Quisiera agradecer por medio de la presente, la atención de muchísimos compatriotas que en meses pasados, tuvieron la amabilidad de apoyarme en conjunto y sin pedir recompensa alguna, para  que me postulara para Presidente de la República.

Por Esther García Carter
Fecha de publicación: 2019-03-09 00:00:00

Esta nota pertenece a la categoria: Opinión y Sociedad

 
 
 

Por Esther G. Carter

Quisiera agradecer por medio de la presente, la atención de muchísimos compatriotas que en meses pasados, tuvieron la amabilidad de apoyarme en conjunto y sin pedir recompensa alguna, para  que me postulara para Presidente de la República.

Esto desde luego fue una atención y un cumplido que agradezco infinitamente y será algo que recordaré por mucho, mucho tiempo, pues desde luego si aceptaba tendría muchos problemas resueltos como casa libre de impuestos, luz agua y teléfono gratis; viajes en carro avión barco y lanchas libres de pago y desde luego comida y vestido gratis para mí y mis familiares.

Solo que, pensándolo bien, este trabajo me causaría problemas,  sin ninguna explicación,  como por ejemplo, el Presidente tiene su tiempo programado. A mí no me gusta esto, pues una de las mejores cosas en la vida  es desperdiciar el tiempo. Desperdiciar el tiempo es maravilloso, sin obedecer lo que tengo que decir hacer y cumplir cuándo y dónde.

El señor Presidente siempre está en trabajo rotado… Es decir, ayer en Chiapas con los lacandones  hablando sobre chicle... con un calor de 55 grados y portando sarape tejido de lana y penacho de plumas coloridas de guacamaya hasta la rodilla, que ellos le reglaron. Hoy en Monterrey en comida con los Sada y Sada que son lo que mueven la  cazuela de los negocios. Posiblemente me ofrezcan    vinos y licores importados, pero el cabrito al horno es muy duro para la digestión.

Al siguiente día estará en Hermosillo. Las  calles se barrerán... se cerraran como de milagro los hoyos y baches de las calles y se le pondrá cal en las fachadas de las casas para impedir que se caigan dejando dentro vagos malvivientes llenos de cerveza y heces fecales... esto no me gusta, pues inmediatamente las radiodifusoras y cibernéticos no se dará abasto para recibir a grito pelado la noticia de que la basura bloqueando las calles, ya llegó hasta la estación de ferrocarril. 

Por lo demás el señor Presidente viaja rodeado de periodistas y gente que en apretada bola, lo protege.
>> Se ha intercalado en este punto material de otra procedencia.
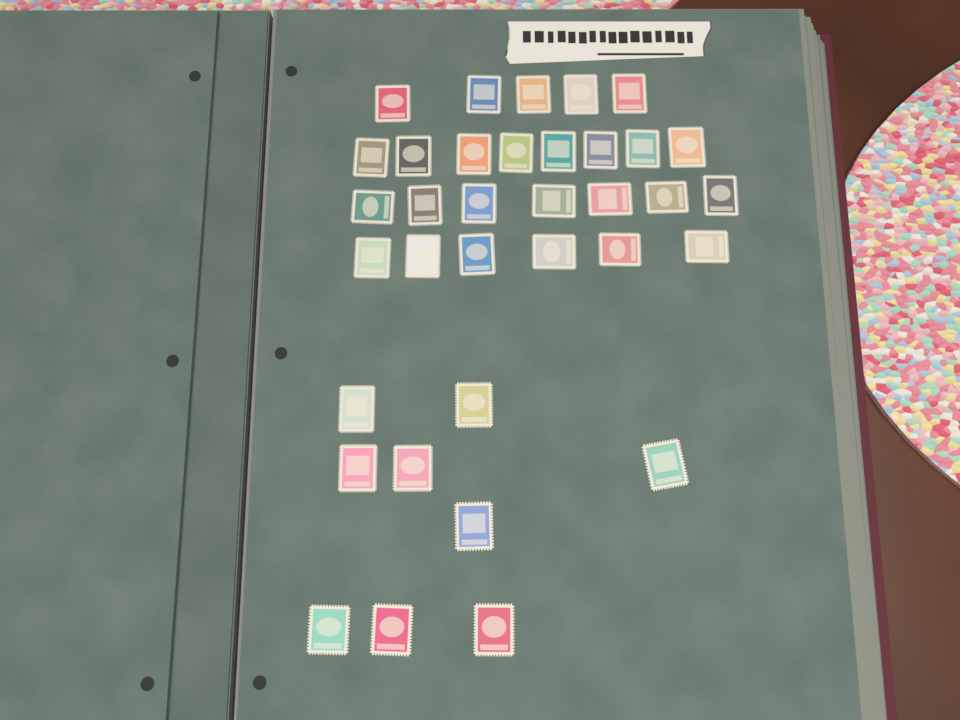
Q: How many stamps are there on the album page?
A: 35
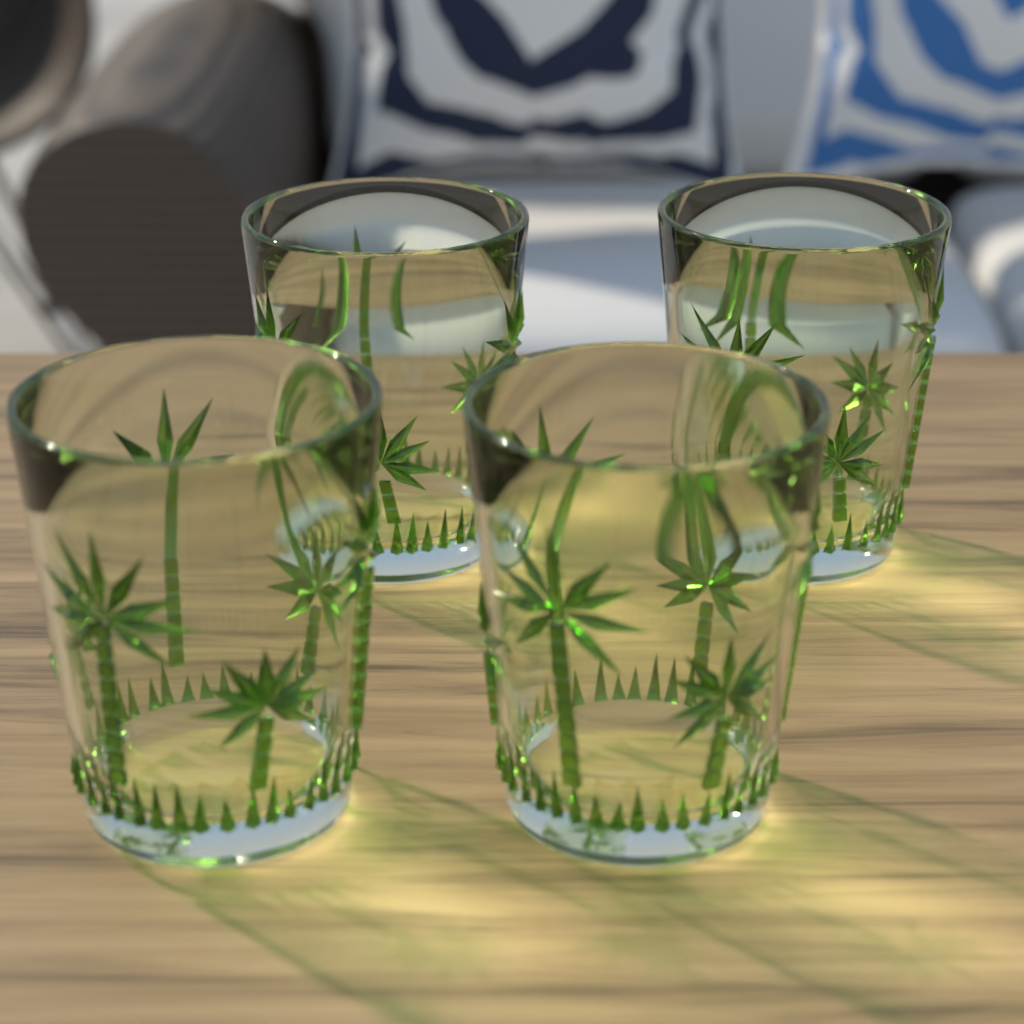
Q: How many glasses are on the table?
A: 4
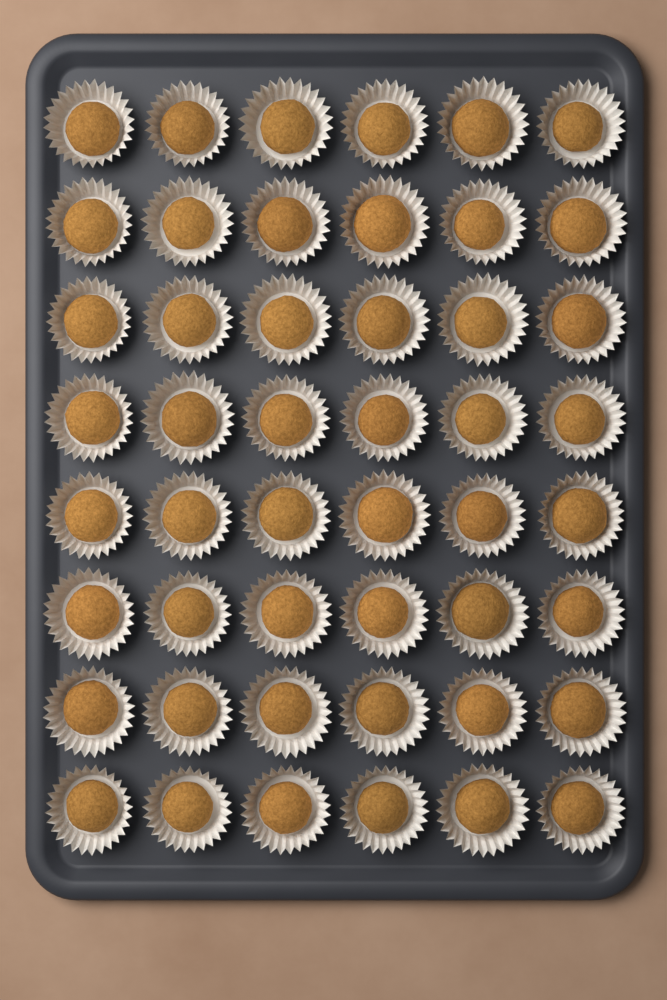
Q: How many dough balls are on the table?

Esto, lo encuentro mal  pues  prefiero viajar sola para  mirar los aparadores de las calles que me intrigan.  

Me gustan las librerías  en donde me paso mucho tiempo hojeando los libros sin comprar nada,  hasta  que el empleado correctamente me indica la puerta cuando es hora de cerrar la tienda. 

Yo creo que un Presidente  no puede hacer esto como comprar un boleto para ir a un teatro, cortar la hierba de su jardín o saborear un helado de pistache de la Michoacana, portando chaleco  antibalas, seguro, pero pesado; yo prefiero viajar con un cambio de ropa para viajes nacionales y dos para internacionales. 

Creo  que un Presidente no tiene tiempo de, amarrarse las  agujetas  de sus zapatos tenis. Sacar  a la calle el bote de la basura, poner a tiempo se reloj y celular, pelear con la cocinera porque no embarro bien el pan con mantequilla y porque de paso como chisme especial... que encontraron una fosa con 100 periodistas adentro...

Por lo demás, a mí no me gusta que la gente me mire constantemente y prefiero algún parque solitario para ver árboles altos frondosos de sombra fresca con aleteo de mariposas coloridas y pájaros juguetones  escuchado un terceto  de jóvenes violín, flauta y chelo,  tocando  una melodía con tanta emoción, que si hubiera tenido pañuelo, se me hubieran salido las de San Pedro.. pero que como cargo de conciencia coloque en su sobrero... un billete de veinte pesos...

...Por lo que como conclusión, con mi  respeto y agradecimiento... muchas... muchas gracias... pero yo no quiero ser Presidente.